I think I may have figured out what happened with your dough. From your description, it sounds like you let the dough sit at room temperature after the final mix. The way that Norma has been making the poolish version of the Lehmann dough, as per my original advice and her own experiments, is to let the dough after the final mix cold ferment for about a day before using. In your case, with the sugar in the poolish most likely used up by the yeast in the 3-day poolish, all the heavy lifting during the room temperature ferment was left to the remaining yeast added as part of the final mix. Normally, that amount of yeast would not produce a lot of rise in the dough, but use of the warm water no doubt helped that process along, at least at the outset. If your room temperature was around 70 degrees F, and with the use of warm water, even with the cool poolish, it is hard to see how the finished dough temperature would be below your room temperature after 2 1/2-3 hours. You would have needed a very cold poolish and cold water as part of the final mix, and even then, based on the quantities involved, the final dough would not have has a finished dough temperature below room temperature after about 2 1/2-3 hours.

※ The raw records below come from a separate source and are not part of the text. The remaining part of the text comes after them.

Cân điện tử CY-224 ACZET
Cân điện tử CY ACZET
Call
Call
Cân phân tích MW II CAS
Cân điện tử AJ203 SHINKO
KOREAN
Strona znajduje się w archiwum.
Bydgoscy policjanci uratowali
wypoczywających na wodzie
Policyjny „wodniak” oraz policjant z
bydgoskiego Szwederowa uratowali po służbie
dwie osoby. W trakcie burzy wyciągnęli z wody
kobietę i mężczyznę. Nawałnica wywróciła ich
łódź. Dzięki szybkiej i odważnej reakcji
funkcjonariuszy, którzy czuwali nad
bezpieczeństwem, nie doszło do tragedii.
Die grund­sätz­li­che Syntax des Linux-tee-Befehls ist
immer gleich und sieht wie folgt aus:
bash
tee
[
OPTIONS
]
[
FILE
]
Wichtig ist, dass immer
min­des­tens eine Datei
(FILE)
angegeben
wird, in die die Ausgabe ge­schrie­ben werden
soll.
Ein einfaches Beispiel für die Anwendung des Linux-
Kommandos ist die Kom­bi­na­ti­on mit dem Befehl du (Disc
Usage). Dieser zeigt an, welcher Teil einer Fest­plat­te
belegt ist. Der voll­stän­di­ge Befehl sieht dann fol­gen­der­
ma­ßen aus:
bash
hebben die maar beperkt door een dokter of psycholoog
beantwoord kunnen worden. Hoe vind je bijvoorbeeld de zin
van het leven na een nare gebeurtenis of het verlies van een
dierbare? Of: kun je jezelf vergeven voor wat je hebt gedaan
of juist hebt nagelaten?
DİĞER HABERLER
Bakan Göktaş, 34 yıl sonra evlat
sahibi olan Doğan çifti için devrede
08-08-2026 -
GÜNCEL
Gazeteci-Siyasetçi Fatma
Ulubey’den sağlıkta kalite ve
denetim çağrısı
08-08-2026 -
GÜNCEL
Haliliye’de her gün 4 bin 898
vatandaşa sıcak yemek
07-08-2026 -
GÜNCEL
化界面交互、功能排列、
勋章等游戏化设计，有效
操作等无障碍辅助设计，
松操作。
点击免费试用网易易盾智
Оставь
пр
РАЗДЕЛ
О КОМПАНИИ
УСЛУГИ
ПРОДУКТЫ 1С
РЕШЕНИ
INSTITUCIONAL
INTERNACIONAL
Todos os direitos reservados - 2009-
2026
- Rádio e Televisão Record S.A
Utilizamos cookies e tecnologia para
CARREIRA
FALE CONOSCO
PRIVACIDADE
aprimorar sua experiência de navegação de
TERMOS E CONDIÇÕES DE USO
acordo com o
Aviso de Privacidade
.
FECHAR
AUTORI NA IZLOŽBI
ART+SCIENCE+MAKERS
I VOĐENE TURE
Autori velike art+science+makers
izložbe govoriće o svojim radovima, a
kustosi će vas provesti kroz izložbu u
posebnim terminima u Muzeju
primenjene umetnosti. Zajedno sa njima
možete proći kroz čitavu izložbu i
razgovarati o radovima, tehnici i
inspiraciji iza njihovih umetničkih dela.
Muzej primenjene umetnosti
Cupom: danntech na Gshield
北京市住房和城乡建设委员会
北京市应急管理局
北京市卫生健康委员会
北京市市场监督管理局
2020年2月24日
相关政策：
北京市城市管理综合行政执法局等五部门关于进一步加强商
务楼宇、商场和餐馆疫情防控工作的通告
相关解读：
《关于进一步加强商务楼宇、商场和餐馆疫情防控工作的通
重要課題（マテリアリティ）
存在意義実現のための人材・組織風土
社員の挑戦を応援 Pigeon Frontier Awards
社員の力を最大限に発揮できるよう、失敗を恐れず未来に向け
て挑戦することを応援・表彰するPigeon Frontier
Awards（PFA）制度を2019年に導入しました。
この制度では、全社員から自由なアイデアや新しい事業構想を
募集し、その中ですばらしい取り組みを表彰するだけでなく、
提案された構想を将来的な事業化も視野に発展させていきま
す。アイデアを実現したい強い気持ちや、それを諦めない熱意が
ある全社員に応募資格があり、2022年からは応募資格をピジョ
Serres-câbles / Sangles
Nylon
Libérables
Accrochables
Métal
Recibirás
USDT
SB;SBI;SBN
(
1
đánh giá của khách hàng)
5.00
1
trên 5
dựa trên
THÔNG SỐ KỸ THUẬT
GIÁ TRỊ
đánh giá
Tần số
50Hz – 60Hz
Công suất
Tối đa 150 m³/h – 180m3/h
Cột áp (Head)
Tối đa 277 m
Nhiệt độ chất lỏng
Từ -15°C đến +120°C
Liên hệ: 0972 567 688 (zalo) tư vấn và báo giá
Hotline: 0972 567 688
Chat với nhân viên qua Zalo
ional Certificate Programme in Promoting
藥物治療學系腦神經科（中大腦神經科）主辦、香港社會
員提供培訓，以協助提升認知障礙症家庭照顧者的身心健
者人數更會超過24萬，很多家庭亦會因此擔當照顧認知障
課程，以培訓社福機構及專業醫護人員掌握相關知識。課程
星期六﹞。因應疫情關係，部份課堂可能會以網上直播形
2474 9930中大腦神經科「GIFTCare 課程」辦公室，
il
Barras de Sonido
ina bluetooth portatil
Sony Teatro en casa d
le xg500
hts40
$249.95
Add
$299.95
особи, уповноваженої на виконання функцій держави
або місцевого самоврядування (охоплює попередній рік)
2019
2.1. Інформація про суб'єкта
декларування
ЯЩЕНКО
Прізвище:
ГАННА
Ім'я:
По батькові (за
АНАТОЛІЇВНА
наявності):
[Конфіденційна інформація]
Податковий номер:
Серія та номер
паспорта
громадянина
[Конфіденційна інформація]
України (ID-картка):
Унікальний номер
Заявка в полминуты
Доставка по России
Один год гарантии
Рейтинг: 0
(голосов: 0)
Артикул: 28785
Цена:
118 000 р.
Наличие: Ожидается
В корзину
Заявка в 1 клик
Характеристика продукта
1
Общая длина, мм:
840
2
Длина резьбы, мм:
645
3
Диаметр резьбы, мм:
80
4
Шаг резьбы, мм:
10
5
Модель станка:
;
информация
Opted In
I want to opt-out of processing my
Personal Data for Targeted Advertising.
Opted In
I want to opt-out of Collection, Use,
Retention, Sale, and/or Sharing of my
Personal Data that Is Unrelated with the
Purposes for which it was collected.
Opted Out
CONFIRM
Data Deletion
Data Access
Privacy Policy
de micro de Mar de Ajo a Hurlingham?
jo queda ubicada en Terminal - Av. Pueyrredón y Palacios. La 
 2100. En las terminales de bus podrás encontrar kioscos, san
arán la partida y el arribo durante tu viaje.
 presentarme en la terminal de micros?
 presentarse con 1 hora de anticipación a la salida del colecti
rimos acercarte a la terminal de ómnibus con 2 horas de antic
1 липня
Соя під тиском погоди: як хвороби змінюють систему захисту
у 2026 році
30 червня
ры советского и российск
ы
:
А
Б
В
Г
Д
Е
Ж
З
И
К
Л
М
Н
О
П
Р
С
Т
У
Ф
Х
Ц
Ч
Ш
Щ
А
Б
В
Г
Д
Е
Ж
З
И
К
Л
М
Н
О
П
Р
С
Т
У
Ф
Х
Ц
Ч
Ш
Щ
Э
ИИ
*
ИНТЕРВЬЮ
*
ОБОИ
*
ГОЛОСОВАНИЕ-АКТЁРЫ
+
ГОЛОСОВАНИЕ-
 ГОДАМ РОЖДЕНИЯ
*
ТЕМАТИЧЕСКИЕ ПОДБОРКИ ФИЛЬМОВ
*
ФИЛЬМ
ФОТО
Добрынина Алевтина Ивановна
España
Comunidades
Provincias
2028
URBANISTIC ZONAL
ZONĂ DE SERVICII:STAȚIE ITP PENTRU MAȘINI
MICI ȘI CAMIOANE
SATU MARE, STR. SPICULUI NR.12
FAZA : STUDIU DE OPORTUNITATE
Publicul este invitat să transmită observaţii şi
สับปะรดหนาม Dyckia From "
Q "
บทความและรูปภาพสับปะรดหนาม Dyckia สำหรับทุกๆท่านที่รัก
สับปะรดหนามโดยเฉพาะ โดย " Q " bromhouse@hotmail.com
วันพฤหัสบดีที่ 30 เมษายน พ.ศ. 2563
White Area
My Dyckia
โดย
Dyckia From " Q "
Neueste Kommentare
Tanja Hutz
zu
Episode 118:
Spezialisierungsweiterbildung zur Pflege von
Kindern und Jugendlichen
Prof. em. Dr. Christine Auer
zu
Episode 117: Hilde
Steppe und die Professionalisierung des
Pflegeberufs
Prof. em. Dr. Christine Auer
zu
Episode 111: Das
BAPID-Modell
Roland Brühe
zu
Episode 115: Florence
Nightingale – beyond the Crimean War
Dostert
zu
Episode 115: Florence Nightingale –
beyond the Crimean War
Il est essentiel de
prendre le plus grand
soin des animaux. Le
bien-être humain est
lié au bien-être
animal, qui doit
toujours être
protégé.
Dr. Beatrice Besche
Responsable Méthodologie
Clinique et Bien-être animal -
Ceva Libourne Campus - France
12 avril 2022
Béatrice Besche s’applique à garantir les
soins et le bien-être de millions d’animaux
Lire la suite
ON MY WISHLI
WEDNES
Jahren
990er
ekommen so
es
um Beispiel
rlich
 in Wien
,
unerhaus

If the above was, in fact, the case, then the fermentation of the final dough would have been slow. Also, 2 1/2-3 hours would have been insufficient to allow the natural sugars in the dough to be released by enzyme action. That would have ultimately manifested itself in a light color in the final baked crust. Also, you would have not gotten as many byproducts of fermentation to contribute to final crust flavor and texture.
In short, it looks to me that you essentially baked an underfermented dough, not an overfermented dough as I originally speculated before I fully understood what you did.